Hice la maleta con las ganas y la ilusión de vivir la experiencia y ahora que he vuelto me doy cuenta de que lo único que hice fue vivir. Vivir a secas. Dejarme llevar y aprender. Eso es muy importante; aprender, no enseñar.
Fueron días que recuerdo con nostalgia, un sentimiento que he tardado en digerir porque desde este lado del charco no me reconozco en los recuerdos y yo quiero ser como fui allí.
Os contaré que llegué sin ninguna expectativa marcada, iba a ciegas y con la mochila a cuestas y así fue como me dejé sorprender por todo. Lo malo de las expectativas es eso, que pueden llegar a restarle valor a cosas extraordinarias.
Kasiya es un lugar remoto en el que solo pasé dos semanas y digo solo porque me hubiera quedado mucho más.
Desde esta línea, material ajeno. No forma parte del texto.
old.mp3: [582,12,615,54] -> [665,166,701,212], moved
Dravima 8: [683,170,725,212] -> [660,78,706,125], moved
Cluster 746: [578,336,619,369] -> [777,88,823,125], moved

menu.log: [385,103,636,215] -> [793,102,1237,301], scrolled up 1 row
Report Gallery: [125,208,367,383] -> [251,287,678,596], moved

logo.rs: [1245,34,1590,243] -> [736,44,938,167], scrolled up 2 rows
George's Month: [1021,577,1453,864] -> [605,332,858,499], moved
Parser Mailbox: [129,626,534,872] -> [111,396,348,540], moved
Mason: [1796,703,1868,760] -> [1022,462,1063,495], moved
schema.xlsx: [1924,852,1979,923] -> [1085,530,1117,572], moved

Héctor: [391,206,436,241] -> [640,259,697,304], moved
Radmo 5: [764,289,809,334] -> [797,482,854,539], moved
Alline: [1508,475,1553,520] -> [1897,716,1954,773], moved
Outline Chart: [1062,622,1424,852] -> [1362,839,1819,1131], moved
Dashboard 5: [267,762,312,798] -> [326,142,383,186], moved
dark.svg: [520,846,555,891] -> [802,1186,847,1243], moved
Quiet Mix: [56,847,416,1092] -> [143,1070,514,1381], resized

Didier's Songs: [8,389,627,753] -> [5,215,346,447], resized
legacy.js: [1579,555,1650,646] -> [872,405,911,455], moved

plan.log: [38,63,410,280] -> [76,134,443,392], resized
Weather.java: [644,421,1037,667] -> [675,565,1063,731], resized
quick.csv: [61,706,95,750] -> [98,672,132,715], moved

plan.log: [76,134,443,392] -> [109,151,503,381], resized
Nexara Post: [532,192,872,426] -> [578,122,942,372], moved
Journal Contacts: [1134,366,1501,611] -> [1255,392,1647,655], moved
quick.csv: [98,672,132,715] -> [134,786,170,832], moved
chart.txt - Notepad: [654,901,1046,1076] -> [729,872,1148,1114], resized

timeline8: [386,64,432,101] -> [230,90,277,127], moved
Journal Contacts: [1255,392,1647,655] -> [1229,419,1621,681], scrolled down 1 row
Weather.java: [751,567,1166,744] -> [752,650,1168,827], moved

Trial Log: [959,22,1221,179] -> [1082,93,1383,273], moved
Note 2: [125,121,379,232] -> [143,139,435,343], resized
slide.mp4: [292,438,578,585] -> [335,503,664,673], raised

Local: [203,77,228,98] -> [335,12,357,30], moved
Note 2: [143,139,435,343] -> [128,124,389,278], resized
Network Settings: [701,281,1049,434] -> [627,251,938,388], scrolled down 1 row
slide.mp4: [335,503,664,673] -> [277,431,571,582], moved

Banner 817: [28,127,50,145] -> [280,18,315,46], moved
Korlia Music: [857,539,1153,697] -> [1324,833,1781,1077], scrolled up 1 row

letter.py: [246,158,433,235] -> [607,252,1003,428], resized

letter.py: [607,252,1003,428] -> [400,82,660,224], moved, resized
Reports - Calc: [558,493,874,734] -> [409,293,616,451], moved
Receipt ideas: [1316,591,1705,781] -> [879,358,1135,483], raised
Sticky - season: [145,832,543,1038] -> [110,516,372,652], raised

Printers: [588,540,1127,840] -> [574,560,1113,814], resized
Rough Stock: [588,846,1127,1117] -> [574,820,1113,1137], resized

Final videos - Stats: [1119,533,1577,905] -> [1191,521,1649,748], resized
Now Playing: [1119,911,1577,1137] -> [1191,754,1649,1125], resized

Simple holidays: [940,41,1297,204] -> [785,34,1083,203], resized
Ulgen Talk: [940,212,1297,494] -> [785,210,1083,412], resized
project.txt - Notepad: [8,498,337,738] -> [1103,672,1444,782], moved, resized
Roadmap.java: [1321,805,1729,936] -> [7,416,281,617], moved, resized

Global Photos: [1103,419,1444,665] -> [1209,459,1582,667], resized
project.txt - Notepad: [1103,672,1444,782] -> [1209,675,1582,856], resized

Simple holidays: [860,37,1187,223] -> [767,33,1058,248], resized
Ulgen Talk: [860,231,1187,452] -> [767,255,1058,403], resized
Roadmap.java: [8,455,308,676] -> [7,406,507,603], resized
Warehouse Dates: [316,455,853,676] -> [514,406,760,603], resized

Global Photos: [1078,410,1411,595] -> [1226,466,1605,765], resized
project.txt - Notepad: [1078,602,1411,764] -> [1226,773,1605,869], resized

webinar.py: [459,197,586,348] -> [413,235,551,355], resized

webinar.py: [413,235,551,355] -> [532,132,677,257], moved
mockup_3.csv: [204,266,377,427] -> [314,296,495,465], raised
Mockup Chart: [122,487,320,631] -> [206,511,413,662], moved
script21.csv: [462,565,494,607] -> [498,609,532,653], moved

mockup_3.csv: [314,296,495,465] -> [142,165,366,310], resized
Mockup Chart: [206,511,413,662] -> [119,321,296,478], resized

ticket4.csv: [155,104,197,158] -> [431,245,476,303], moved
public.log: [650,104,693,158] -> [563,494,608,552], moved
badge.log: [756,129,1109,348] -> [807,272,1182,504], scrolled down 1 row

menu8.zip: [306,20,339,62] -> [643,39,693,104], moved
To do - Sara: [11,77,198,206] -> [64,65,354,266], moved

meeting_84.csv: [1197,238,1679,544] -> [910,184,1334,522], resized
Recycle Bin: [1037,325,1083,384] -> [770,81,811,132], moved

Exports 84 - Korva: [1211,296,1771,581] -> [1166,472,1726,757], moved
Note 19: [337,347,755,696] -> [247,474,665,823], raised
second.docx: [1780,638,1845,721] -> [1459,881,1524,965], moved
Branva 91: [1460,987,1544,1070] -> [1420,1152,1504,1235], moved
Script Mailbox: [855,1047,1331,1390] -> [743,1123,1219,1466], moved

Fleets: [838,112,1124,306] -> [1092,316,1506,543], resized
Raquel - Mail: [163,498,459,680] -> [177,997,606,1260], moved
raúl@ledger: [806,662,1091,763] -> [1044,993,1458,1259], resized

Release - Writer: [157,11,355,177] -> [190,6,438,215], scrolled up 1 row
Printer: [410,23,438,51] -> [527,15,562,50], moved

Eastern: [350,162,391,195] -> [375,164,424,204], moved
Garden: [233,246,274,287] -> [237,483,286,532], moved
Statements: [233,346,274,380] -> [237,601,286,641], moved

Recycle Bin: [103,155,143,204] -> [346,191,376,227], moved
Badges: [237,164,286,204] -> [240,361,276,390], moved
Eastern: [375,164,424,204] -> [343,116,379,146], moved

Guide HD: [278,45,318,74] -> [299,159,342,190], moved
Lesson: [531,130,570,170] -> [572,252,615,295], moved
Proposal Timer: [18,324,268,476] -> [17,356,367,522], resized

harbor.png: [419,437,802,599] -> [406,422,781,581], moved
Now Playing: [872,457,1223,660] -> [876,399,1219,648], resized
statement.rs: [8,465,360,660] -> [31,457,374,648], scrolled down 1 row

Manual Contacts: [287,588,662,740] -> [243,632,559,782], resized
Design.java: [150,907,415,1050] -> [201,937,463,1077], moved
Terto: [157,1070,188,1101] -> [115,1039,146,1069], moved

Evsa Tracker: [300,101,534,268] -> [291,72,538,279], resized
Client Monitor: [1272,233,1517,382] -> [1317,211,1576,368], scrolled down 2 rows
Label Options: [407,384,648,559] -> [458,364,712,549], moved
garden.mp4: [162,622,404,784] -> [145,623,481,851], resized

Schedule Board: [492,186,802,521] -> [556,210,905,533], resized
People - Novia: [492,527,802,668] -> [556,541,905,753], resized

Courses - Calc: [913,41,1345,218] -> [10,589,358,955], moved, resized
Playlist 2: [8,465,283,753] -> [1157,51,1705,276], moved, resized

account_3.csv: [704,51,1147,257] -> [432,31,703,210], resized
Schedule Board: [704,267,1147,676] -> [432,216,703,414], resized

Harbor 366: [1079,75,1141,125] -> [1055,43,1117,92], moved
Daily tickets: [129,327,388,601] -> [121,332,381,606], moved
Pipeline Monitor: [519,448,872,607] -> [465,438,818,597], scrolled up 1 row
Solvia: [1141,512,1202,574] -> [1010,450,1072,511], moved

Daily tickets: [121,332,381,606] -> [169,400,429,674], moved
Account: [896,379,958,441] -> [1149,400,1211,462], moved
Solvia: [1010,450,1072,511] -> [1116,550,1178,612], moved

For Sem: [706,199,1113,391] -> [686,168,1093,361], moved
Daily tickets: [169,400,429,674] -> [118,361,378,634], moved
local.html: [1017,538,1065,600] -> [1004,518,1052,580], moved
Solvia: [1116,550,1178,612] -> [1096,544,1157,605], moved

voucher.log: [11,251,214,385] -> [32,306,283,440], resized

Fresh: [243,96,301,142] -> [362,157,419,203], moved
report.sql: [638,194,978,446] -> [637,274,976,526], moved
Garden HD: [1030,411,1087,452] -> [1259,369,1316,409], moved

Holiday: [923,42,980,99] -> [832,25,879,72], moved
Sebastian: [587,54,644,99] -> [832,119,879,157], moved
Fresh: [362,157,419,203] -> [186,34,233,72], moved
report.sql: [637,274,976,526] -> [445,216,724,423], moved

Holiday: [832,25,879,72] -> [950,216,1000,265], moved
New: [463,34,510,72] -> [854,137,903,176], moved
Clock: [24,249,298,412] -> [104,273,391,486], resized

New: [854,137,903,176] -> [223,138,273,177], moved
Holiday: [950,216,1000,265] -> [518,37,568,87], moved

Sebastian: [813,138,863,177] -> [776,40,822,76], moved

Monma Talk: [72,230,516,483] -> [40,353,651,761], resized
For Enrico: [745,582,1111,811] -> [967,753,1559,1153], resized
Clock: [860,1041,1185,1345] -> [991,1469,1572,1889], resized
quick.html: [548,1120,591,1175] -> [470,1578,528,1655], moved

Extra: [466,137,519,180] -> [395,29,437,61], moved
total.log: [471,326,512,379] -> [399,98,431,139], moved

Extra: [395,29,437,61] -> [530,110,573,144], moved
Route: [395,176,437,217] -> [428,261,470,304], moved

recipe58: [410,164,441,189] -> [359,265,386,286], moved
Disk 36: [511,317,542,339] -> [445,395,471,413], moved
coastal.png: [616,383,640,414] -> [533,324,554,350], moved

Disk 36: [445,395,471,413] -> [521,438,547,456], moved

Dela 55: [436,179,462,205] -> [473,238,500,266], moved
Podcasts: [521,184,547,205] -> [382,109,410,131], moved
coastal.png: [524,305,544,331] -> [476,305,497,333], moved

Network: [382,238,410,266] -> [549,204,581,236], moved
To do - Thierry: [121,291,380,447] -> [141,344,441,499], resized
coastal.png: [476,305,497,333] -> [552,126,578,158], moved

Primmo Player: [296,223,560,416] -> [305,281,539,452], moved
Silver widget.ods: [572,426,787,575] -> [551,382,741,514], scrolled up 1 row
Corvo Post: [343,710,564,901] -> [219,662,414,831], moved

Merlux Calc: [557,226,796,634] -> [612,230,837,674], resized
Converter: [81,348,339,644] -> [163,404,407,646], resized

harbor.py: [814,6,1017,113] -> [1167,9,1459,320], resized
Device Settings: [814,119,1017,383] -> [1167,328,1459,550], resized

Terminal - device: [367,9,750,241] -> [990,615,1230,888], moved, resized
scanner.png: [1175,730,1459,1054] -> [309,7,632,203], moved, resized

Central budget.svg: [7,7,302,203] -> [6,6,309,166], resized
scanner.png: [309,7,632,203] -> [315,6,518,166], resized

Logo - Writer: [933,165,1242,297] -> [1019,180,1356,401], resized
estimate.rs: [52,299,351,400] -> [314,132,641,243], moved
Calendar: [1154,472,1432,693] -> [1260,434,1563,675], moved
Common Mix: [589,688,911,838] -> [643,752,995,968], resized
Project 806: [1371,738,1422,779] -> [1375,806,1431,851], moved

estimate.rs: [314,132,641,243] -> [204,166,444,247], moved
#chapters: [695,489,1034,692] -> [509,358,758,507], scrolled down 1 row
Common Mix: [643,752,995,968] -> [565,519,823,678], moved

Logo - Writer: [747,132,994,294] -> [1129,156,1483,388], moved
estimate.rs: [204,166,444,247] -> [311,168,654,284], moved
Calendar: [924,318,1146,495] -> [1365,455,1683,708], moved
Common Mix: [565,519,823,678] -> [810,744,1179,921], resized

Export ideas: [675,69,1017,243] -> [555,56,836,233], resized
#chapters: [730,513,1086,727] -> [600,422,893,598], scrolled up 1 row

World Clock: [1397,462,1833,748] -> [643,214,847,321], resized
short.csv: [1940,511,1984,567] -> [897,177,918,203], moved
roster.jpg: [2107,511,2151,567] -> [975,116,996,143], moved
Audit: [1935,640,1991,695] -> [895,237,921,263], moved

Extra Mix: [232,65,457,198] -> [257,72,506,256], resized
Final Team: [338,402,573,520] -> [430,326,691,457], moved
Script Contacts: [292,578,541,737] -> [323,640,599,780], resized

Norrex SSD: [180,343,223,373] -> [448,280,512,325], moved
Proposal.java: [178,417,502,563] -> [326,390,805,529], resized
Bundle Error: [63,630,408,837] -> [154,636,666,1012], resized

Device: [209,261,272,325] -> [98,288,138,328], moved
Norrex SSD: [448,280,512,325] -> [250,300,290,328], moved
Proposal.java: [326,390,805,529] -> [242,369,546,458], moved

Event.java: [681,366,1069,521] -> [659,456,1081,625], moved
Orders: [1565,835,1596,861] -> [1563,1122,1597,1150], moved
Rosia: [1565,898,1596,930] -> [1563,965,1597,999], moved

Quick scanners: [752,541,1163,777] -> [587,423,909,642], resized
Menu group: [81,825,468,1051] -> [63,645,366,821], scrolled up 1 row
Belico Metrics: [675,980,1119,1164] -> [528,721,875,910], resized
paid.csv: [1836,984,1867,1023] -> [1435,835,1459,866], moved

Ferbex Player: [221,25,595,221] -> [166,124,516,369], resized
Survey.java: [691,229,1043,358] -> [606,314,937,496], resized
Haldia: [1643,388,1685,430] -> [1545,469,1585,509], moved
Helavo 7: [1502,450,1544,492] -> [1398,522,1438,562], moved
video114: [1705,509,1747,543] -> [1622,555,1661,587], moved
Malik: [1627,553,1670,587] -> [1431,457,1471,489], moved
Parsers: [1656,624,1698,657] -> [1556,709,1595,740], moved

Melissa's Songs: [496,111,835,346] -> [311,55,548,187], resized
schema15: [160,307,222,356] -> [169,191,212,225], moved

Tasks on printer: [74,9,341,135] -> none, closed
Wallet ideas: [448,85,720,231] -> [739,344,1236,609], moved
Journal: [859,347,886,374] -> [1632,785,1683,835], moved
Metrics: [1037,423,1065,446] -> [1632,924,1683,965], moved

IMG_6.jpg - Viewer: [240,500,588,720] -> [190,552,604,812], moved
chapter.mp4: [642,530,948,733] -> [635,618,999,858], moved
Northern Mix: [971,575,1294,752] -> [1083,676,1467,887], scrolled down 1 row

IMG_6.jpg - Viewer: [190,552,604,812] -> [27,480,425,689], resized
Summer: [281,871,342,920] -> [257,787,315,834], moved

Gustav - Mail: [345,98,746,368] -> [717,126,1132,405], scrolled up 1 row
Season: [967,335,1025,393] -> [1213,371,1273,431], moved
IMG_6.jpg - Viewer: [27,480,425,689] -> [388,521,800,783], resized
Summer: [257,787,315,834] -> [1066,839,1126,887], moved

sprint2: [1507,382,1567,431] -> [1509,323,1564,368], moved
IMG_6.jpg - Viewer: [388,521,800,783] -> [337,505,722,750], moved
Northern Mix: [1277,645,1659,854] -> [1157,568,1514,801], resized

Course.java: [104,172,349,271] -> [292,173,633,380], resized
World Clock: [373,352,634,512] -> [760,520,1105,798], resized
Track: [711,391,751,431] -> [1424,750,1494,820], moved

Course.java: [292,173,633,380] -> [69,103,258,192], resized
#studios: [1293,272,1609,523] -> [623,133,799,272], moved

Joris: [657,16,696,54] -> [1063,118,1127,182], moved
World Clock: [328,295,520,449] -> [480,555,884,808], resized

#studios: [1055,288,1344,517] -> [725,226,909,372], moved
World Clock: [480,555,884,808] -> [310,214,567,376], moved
La primera vez que me fui de Kasiya sentí un vacío existencial. Sabéis, es una sensación que sólo ganas cuando te vacías del todo en algo. Y digo que ganas porque la recompensa personal es enorme. El problema es entregarte en cuerpo y alma y tener que irte; así que me fui. Ese día que, de lo duro que era, no podía ni respirar alguien me dijo que estaba en mi mano volver. Como si fuera tan fácil. No lo es, Kasiya no sale en los mapas; es algo efímero. Aparece con los primeros rayos de sol y desaparece cuando termina el partido.
Algo que aprendemos de pequeños es que el cielo es azul. El mar es azul, pero el cielo no. Allí es naranja. Un naranja tan intenso que te quema las retinas porque se te queda grabado a fuego en el fondo del alma. Y a veces, se funde con unos rojos que quitan el aliento y unos rosas que paran la respiración.
Quitando ese momento de pausa, todo pasa muy rápido hasta que un día se apaga la hoguera y empieza una nueva aventura. Livingstone es alegre, intenso y colorido. Es la cara opuesta de la moneda, una moneda que si tirara al aire desearía que cayera de canto.